Professor Sanneh’s own life, growing up as a highly religious Muslim in Gambia, and later becoming a Christian living in the United States who came to see Ghana as a spiritual home, provides a challenging perspective on how we address identity and loyalties. Professor Esack named the “elephant in the room”, the sense for many Muslims of rejection and betrayal when a co-religionist such as Sanneh “joins the other side”. The Christian speaker responding to Professor Esack’s lecture responded by a moving reflection on her own likely response and emotion, if one of her Christian children told her they had converted to Islam.

Territoriality in economics

Professor Williams commented on the irony that in our ever more globalised world, where a virus emerging in a remote part of China is killing hundreds of people in Italy within weeks, we see a resurgence of narrow group identity and the politics of fear and demonisation of others.

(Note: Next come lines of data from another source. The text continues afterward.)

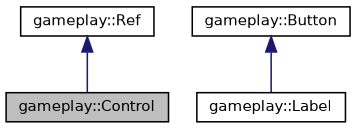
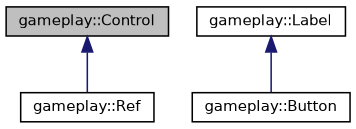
  digraph {
    node [color=black fillcolor=white fontname=Helvetica fontsize=10 shape=record style=filled]
    edge [color=midnightblue dir=back fontname=Helvetica fontsize=10 labelfontname=Helvetica labelfontsize=10 style=solid]
    n1 [fillcolor=grey75 fontcolor=black height=0.2 label="gameplay::Control" width=0.4]
    n2 [height=0.2 label="gameplay::Label" width=0.4]
    n3 [height=0.2 label="gameplay::Button" width=0.4]
    n4 [height=0.2 label="gameplay::Ref" width=0.4]
-   n3 -> n2
-   n4 -> n1
+   n2 -> n3
+   n1 -> n4
  }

This may be ironic but it is not surprising. Globalisation is seen as a threat to many people’s sense of identity, and their perceived access to resources. It is notable that world economic output, having changed little throughout human history, has increased 100 fold over the last 2 centuries. This enormous growth reflects increasing trade bring larger markets, opportunities for specialisation, and innovation spurred by the widening market in ideas. But siren calls to impoverish ourselves and others through ill thought out protectionism whether in what we buy, or who we allow to own things in our country will continue to be reinforced by distrust of the “other”. This focus on a form of economic territoriality is a distraction from the most significant economic challenges of our time: how to ensure a fairer distribution of resources when 1% of the world owns half the world’s wealth (and who typically are little constrained by national boundaries), and how to eradicate extreme poverty now focussed mainly in Africa, which would only require application of a small fraction of the half of the world’s wealth owned by the richest 1%.

Our biggest global challenges in economics and development therefore turn out to have much in common with the challenges in politics and sociology that were the focus of the Sanneh Institute lectures. They all require embracing concern for wider groups than those closest to us, perhaps starting with neighbour but then widening out to include more “others”. The theologian would say the underlying principle reflects the nature of our creator God, so will naturally apply in every sector of human society.

Why I am hopeful

To conclude, let me explain why I found the Sanneh inaugural lectures a sign of hope. It was so positive to see Christians and Muslims together talking openly about the challenging issues relating to their religious identities, in a group going well beyond academics and clerics specialising in interfaith dialogue. I realised I have not come across much of this either in the UK or Ghana, so I commend the Sanneh Institute for a real achievement even in its inaugural lectures, providing a wonderful example of hospitality at work. I hope that hospitality will prove a good foundation for also developing the other challenging virtues needed to enable us to build a happier, fairer and more peaceful world for all.

A fundamental building block will be the imagination to grasp that in the end, our true individual and group interest lies in working towards a happy and safe world for all, rather than in grabbing as much as we can for ourselves and our identity group. True religion can help, and false religion hinder, so let us be discerning and open to the insights of the “other”.